Ukraine’s defense innovation cluster Brave1 has introduced the country’s first dedicated anti-drone ammunition designed for standard infantry rifles.

The new rounds dramatically improve a soldier’s chances of hitting fast-moving aerial targets—such as FPV drones or commercial quadcopters—before they strike.

Though the cartridges resemble regular 5.45 mm rounds, they feature a custom-designed warhead that creates a dense and rapid fragmentation effect upon firing.

This enables soldiers to engage airborne threats with significantly higher accuracy using conventional automatic rifles—no modifications needed.

Video footage released by the developers shows Ukrainian troops using the rounds in live testing, successfully hitting FPV drones mid-flight.

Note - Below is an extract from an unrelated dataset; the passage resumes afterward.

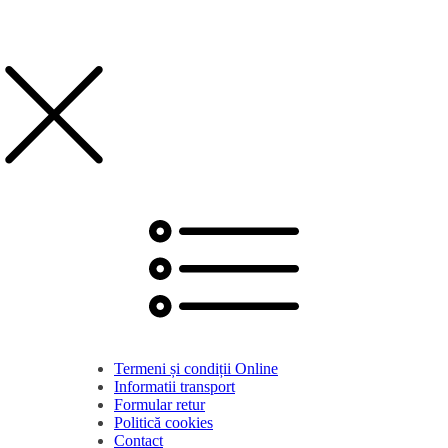
Termeni și condiții Online
Informatii transport
Formular retur
Politică cookies
Contact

According to Brave1, the ammunition has already been codified for use and is intended for mass deployment. The goal is to equip every infantry soldier with at least one magazine of these anti-drone rounds to provide immediate, last-resort protection during air alerts on the front lines.

The system offers both tactical speed and safety, addressing one of the biggest battlefield threats faced by Ukrainian forces: low-cost, high-impact drone strikes.

Fighting FPV drones with innovation, not just armor

FPV drones have rapidly become one of the most dangerous and unpredictable threats on the battlefield. Small, fast, and often packed with explosives, they can slip past traditional air defenses and strike with deadly precision.

Their low flight altitude and erratic maneuvering make them extremely hard to intercept using conventional means.

Ukraine’s response has been to combine layered defense systems—electronic warfare, drone-jamming rifles, net traps, and now, specialized ammunition. Each tool fills a different gap in the protective “anti-drone net” being built across the front.

The newly developed anti-drone rounds represent a critical link in this chain. Unlike jammers or advanced interceptors, these cartridges can be carried by every soldier and used on instinct, seconds before impact. In close-quarters environments—trenches, forest lines, urban combat—they may be the only effective option.

Earlier, Ukraine began domestic production of tactical radar systems to help frontline units detect Russian drones, as foreign supplies could no longer meet demand. According to the Come Back Alive Foundation, the locally made radars are harder to detect and easier to operate than Western models but face production bottlenecks and training shortages.